Ona göre Hz. Ali, erdemli, olgun, yetkin bir kişidir; bütün halifelerden ve Peygamber’in yakınlarından üstündür. 1508’de Bağdat’ı ele geçiren ve 1534’e kadar Irak’ın büyük bölümünde denetimi elinde tutan I. İsmail’e (Şah) yazdığı övgünün temelinde de bu sevgi yatar. Fuzulî’nin aynı duyguları işlediği Beng ü Bade adlı Türkçe mesnevisi 444 beyitten oluşur. Eserin konusu esrar ve şarap arasındaki düşsel bir çatışmadır. Eserde tevhid, münacat ve na’t bölümünden sonra Hz. Ali ve Şah İsmail’i över. Daha sonra gelen hikâye bölümünde rakı, boza ve hurma şarabının da katıldığı çatışmadan şarap üstün çıkar. Burada gerçekte Şah İsmail ile II. Bayezid arasındaki mücadele anlatılmaktadır. “Beng” II. Bayezid’i, “bade” Şah İsmail’i simgeler. Fuzulî bu mücadelede Şah İsmail’i üstün çıkararak onu övmek ister. Ama dönemin geleneğine bağlı kalarak, 1534’te Bağdat’ı ele geçiren I. Süleyman (Kanuni) başta olmak üzere Rüstem Paşa, Mehmed Paşa, İbrahim Bey, Cafer Bey gibi devlet büyüklerine de övgüler yazmıştır. Buna karşılık Şikâyetname adlı mektubunda, saray şairleri arasına girememekten ötürü iğneleyici bir dille yakınmıştır. Büyük ıstırap şairi Fuzulî’nin Leyla ve Mecnun adlı dört bin beyitlik mesnevisi ile diğer eserleri hakkında çok sayıda inceleme yayımlandı. 15. yüzyıl Azeri şairi Habîbî’nin, Çağatay şairi Ali Şîr Nevaî’nin, İranlı şair Hâfız’ın, Nizâmî-i Gencevî ve Câmî’nin Fuzulî üzerinde belli belirsiz etkileri olmuştur. Leylâ ve Mecnûn’da Nizâmî’den yararlandığını kendisi söyler. Sonuç olarak bütün şiirine kendi damgasını vurdu. Bu nedenle böyle etkileri izlemek zordur. Mazmun bulmada ve kullanmada üstün nitelikte bir şairdir.

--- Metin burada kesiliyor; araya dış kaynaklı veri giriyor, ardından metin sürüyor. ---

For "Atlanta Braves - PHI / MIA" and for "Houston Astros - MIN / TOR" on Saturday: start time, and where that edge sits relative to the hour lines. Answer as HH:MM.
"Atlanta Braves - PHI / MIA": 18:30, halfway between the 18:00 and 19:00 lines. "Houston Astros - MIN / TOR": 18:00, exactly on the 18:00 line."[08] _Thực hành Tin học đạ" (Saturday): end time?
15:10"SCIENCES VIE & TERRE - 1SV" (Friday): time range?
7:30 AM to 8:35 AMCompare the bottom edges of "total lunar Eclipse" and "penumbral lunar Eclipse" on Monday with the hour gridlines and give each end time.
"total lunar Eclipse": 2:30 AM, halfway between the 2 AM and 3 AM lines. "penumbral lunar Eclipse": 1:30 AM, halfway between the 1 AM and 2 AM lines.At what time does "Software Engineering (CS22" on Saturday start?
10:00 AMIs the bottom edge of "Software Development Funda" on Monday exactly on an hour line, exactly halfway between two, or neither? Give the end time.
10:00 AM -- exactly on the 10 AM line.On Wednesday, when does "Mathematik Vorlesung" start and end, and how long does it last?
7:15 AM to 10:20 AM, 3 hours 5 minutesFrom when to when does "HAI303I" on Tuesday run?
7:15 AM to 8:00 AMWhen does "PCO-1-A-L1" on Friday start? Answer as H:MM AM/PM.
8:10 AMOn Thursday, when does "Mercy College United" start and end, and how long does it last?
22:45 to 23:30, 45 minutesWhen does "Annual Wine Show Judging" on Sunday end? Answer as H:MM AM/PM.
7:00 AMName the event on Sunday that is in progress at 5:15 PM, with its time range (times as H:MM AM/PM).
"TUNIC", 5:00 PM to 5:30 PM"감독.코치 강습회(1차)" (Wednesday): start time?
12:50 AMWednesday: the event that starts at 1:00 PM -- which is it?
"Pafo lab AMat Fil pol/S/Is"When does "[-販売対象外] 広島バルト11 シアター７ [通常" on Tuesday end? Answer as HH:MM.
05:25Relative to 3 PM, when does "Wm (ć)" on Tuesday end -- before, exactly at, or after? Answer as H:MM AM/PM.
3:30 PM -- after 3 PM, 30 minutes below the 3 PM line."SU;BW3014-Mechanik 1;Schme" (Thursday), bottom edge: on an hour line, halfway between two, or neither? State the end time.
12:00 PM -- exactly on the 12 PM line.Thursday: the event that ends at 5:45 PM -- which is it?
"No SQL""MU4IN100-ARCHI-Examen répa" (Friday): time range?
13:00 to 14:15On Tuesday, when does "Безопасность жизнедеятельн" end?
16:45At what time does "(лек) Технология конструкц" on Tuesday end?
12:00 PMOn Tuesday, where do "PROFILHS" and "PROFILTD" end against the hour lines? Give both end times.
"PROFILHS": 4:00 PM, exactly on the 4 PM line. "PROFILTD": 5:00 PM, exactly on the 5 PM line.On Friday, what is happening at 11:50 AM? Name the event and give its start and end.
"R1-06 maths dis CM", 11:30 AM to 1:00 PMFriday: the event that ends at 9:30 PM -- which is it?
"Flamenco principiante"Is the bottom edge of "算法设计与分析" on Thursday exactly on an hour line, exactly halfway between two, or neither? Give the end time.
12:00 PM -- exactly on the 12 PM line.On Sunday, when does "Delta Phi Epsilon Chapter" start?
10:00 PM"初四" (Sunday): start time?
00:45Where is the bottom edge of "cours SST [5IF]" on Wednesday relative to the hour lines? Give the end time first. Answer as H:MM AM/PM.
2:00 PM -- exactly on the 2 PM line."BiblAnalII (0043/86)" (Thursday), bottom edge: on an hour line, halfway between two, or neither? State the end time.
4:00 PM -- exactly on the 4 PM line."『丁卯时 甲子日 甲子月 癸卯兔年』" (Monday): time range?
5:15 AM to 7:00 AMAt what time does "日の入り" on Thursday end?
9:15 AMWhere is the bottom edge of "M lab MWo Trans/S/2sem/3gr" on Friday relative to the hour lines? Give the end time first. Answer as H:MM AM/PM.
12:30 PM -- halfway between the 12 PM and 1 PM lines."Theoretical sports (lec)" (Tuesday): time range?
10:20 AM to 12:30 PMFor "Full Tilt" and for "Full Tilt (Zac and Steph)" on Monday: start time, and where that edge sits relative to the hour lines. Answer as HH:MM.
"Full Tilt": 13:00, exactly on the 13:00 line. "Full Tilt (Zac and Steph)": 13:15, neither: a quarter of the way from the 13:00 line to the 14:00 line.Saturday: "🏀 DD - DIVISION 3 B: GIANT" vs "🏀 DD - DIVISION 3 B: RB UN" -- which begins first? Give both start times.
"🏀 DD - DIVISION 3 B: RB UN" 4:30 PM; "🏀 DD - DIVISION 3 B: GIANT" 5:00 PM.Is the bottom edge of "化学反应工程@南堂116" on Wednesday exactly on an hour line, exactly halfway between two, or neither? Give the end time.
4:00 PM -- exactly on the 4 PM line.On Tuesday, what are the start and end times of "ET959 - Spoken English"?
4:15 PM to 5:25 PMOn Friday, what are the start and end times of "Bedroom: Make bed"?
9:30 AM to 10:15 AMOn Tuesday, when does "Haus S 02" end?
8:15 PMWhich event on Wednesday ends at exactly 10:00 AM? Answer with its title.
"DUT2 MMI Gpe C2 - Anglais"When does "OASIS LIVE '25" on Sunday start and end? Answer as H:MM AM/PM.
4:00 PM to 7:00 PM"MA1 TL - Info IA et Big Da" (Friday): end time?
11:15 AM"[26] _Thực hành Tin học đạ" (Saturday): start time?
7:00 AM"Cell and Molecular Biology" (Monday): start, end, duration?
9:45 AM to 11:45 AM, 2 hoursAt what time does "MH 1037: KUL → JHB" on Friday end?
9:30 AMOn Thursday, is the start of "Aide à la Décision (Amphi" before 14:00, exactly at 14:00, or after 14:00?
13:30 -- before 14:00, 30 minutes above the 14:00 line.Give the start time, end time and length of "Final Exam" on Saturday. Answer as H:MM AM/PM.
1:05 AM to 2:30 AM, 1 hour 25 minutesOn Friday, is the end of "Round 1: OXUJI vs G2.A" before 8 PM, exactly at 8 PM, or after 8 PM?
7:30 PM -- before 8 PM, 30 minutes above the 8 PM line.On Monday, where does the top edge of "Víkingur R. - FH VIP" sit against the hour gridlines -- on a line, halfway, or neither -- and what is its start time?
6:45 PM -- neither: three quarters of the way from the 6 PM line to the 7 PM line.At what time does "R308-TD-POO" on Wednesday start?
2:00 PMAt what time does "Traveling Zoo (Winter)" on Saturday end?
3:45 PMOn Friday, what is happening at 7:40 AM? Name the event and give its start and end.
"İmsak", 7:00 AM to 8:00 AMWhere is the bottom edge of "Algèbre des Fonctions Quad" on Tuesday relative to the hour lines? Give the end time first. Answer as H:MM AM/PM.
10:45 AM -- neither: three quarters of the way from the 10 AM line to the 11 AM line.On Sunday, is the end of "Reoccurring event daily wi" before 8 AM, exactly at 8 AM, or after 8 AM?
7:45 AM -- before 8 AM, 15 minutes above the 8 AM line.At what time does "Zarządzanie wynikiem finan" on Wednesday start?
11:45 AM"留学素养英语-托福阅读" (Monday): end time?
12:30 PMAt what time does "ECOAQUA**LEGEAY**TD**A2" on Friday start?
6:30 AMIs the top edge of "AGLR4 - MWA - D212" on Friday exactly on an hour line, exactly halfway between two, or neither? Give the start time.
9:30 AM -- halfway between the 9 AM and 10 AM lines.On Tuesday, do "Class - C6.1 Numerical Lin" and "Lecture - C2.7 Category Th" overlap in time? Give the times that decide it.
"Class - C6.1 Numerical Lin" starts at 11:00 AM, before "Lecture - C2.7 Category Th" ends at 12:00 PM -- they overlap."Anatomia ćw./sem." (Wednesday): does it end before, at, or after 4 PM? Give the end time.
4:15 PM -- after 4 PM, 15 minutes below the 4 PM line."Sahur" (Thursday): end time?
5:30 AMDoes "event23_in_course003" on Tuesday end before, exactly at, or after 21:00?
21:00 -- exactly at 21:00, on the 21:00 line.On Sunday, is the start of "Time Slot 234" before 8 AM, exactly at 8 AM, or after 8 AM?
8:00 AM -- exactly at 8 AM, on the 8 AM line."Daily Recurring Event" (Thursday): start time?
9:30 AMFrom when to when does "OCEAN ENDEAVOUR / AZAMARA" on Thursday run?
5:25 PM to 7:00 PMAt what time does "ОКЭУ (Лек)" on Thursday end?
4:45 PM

Fuzulî’ye göre şiirin temeli ilim, özü sevgidir. İlime dayanmayan şiirin temelsiz duvar gibi “biitibar” olacağını söyleyen Fuzulî, bir beytinde de; “Aşk imiş her ne var alemde / İlim bir kıyl u kâl imiş ancak” demektedir. Şiiri bütünlüğe kavuşturan, sevginin yanındaki öbür öğe de sevgiliden ayrı kalışın verdiği üzüntüdür. Sevilen insan bir araç, onun varlığında görünüş alanına çıkan Tanrı tek amaçtır. Fuzulî’ye göre gerçek varlık Tanrı’dır; bütün nesneler ve onları kuşatan evren Tanrı’nın bir görünüş alanıdır. Varlık türlerinin en yetkini ve en olgunu olan insan Tanrı’nın gören gözü, duyan kulağı, konuşan dilidir. Ahlâk Fuzulî’ye göre doğruluk, iyilik ve erdemden oluşur. Bunların karşıtları baskı, ikiyüzlülük ve bilgisizliktir. Fuzulî, inanç konusunda da erdemin, doğruluğun, Kuran’ın özüne bağlı kalmanın gereğini savunur. Ona göre oruç, namaz, zekât gösteriş için değil, insanın özünü kötülükten arındırmak, olgunlaştırmak içindir.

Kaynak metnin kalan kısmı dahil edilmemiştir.